For two years, Democrats heralded Rosenstein as essential to supervising the Russia investigation. They pledged to resist any effort to remove or fire him before a conclusion was reached. Rosenstein could confirm critical facts raised by Barr, who testified that Mueller refused to identify grand jury information to allow for a rapid release of the report. Barr said he and Rosenstein, who both oversee Mueller, requested he do so, and the refusal of Mueller delayed the release. Likewise, Rosenstein can confirm both he and Barr told Mueller there was no policy preventing him from reaching a conclusion on obstruction, and also even encouraged him to reach one.

Yet, Rosenstein is now being publicly dehabilitated. I have raised concerns about his conflict as a key witness to the obstruction allegations. For two years, Democrats dismissed such concerns.
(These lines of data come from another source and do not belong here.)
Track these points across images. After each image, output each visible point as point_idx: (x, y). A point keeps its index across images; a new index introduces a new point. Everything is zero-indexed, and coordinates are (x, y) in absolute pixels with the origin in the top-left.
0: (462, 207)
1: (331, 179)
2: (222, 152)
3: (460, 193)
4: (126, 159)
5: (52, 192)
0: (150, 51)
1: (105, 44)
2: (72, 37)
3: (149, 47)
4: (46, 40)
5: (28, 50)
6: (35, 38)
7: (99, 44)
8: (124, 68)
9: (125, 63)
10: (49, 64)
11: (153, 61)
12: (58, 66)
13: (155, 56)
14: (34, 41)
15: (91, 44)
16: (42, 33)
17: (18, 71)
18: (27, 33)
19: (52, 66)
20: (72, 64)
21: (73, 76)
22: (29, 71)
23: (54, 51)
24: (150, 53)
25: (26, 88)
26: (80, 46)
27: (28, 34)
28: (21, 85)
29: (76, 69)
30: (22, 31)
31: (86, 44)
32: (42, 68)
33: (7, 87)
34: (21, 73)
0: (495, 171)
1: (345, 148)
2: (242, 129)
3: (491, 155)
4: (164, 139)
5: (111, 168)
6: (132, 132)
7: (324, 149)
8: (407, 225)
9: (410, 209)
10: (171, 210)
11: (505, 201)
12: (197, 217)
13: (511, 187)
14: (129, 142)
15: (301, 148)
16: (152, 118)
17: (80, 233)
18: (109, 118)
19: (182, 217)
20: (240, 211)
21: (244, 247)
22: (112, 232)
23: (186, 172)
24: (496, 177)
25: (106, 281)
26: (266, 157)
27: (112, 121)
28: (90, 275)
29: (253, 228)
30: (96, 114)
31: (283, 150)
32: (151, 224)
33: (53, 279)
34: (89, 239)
Yet, after he decided there was no evidence to support an obstruction charge, Democrats suddenly raised his conflict of interest. Senator Kamala Harris confronted Barr in his Senate hearing over the “appropriateness” of Rosenstein “being a part of making a charging decision on an investigation which he is also a witness in.” She demanded to know the ethical basis for his role, a concern that conveniently eluded Harris and her colleagues the previous two years.

The problem for Congress here is that federal courts expect some tonal coherence in legal arguments. From a constitutional standpoint, none of this looks like a plausible effort to build an impeachment case during the limited time before the 2020 election. Indeed, lawmakers have denied this is an impeachment effort and leave their actions viewed as disconnected oversight challenges. It increasingly looks like investigation for the sake of investigation. Their claims are notes without harmony. The Encyclopedia Britannica concludes that “atonality proved unable to sustain large scale musical events.” The same is true for large scale constitutional events.